The thing with poor people on benefits having nice things and choosing where to spend their money... some people, maybe not all, do save up for things they really want yet they're judged as soon as they have anything that isn't cheap crap. It's a pretty cruel and grim childhood to never have any presents, though I do think a lot of people just need to learn to keep their legs crossed if they go and keep having them when they know they're poor, but again that's easy for me to say as a fairly educated person. Also, not everyone can get back into work. Some people cannot improve their health enough.

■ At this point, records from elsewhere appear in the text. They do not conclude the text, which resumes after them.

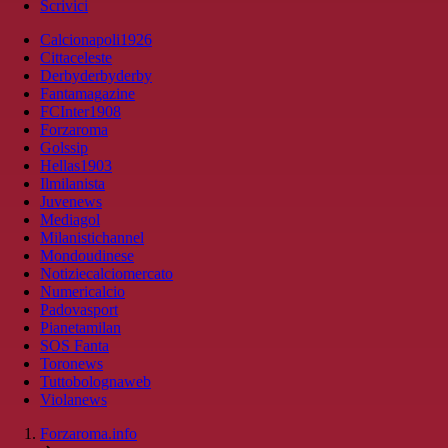
Scrivici
Calcionapoli1926
Cittaceleste
Derbyderbyderby
Fantamagazine
FCInter1908
Forzaroma
Golssip
Hellas1903
Ilmilanista
Juvenews
Mediagol
Milanistichannel
Mondoudinese
Notiziecalciomercato
Numericalcio
Padovasport
Pianetamilan
SOS Fanta
Toronews
Tuttobolognaweb
Violanews
Forzaroma.info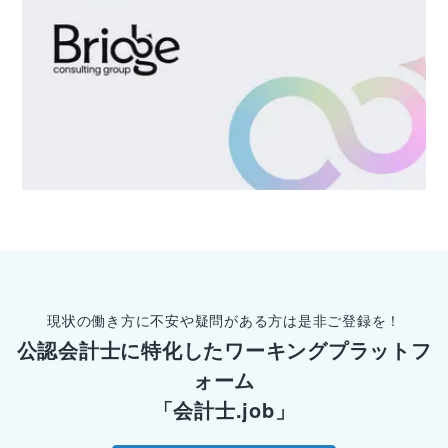
現状の働き方に不安や疑問がある方は是非ご登録を！
公認会計士に特化したワーキングプラットフ
ォーム
「会計士.job」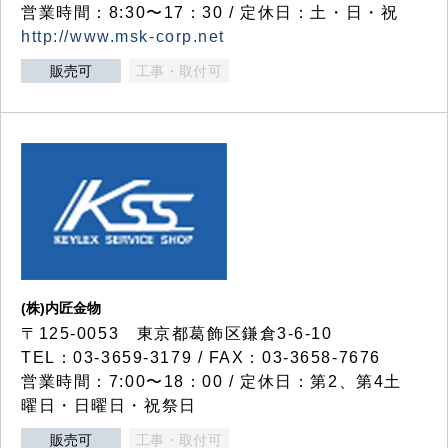
営業時間：8:30〜17：30 / 定休日：土・日・祝
http://www.msk-corp.net
販売可
工事・取付可
(株)内匠金物
〒125-0053 東京都葛飾区鎌倉3-6-10
TEL：03-3659-3179 / FAX：03-3658-7676
営業時間：7:00〜18：00 / 定休日：第2、第4土
曜日・日曜日・祝祭日
販売可
工事・取付可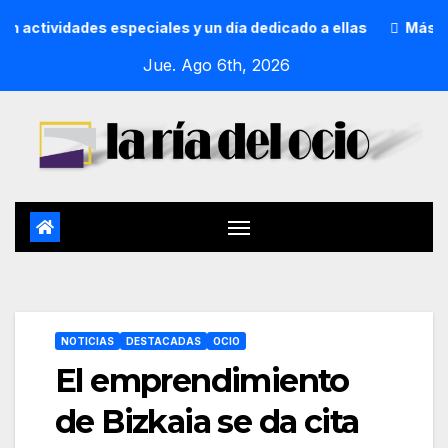
vidades especiales y un día dedicado a ellas
Más de un mi
Jue. Ago 6th, 2026
NOTICIAS
DESTACADAS
OCIO
El emprendimiento
de Bizkaia se da cita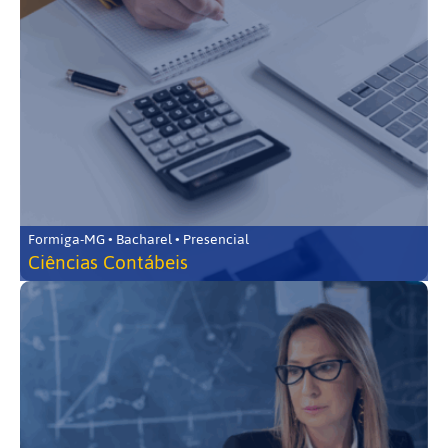
Formiga-MG • Bacharel • Presencial
Ciências Contábeis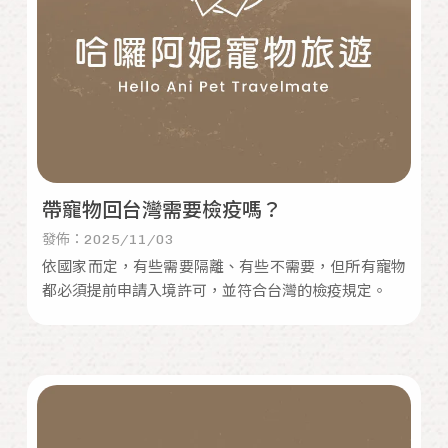
帶寵物回台灣需要檢疫嗎？
發佈：2025/11/03
依國家而定，有些需要隔離、有些不需要，但所有寵物
都必須提前申請入境許可，並符合台灣的檢疫規定。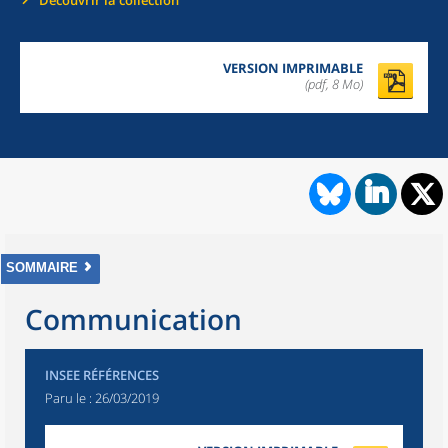
Découvrir la collection
VERSION IMPRIMABLE
(pdf, 8 Mo)
SOMMAIRE
Communication
INSEE RÉFÉRENCES
Paru le :
26/03/2019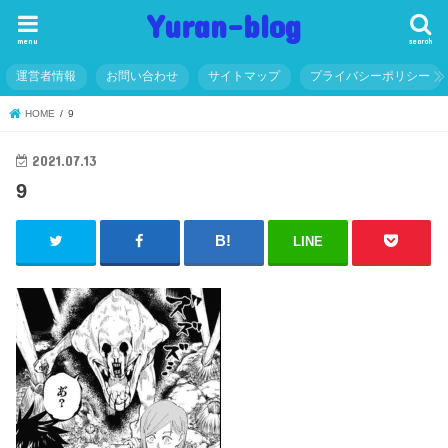
Yuran-blog
menu
search
運営者情報
お問い合わせ
サイトマップ
プライバシーポリシー
HOME
9
2021.07.13
9
LINE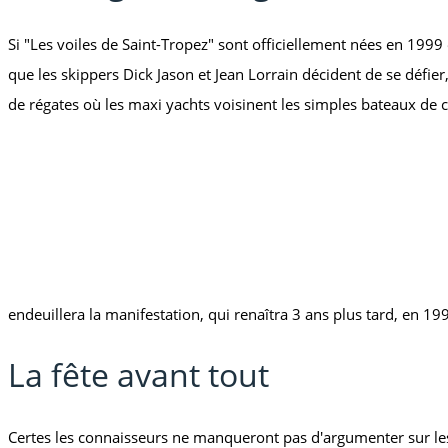
Si "Les voiles de Saint-Tropez" sont officiellement nées en 1999 
que les skippers Dick Jason et Jean Lorrain décident de se défier
de régates où les maxi yachts voisinent les simples bateaux de c
endeuillera la manifestation, qui renaîtra 3 ans plus tard, en 1
La fête avant tout
Certes les connaisseurs ne manqueront pas d'argumenter sur les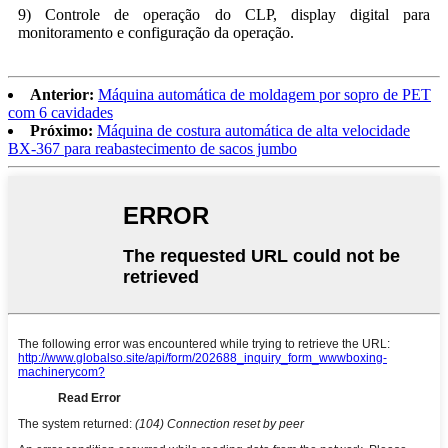
9) Controle de operação do CLP, display digital para
monitoramento e configuração da operação.
Anterior:
Máquina automática de moldagem por sopro de PET
com 6 cavidades
Próximo:
Máquina de costura automática de alta velocidade
BX-367 para reabastecimento de sacos jumbo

It's always a tough subject to approach. There's a natural inclination amongst the "working poor" to feel anger towards the "benefit scroungers" who have "better" things without ever working. The TV rhetoric is a popular one, but how much does a big TV REALLY cost? Couple of weeks work at minimum wage would more than cover it, and you're set for the next 5 years. Yet, whenever someone looks through your window and sees a big TV over those 5 years whilst perhaps you're not working... suddenly benefits are too damn high.
To address kids... there's not much that can be done aside from the unthinkable sterilisation when you hit an out-of-work-for-so-long target. Any financial action taken will affect the child, it's not the child's fault. If you drop payments further it might encourage some people to make different life choices, but it's the kids that'd suffer most. And to be honest, we have an aging population and a rapidly falling birth rate ( http://www.ons.gov.u...wales-2013.html
), we need workers for the future to prop up pensions ( http://www.parliamen...ing-population/
), especially if we're closing the door to immigrants (26.5% of all live births were to immigrant mothers in 2013).
One would think, given these figures, the media wouldn't build up vitriol towards young women on benefits having children... The upper classes will always aim to have us pointing the finger at each other so that we turn a blind eye to the real issues.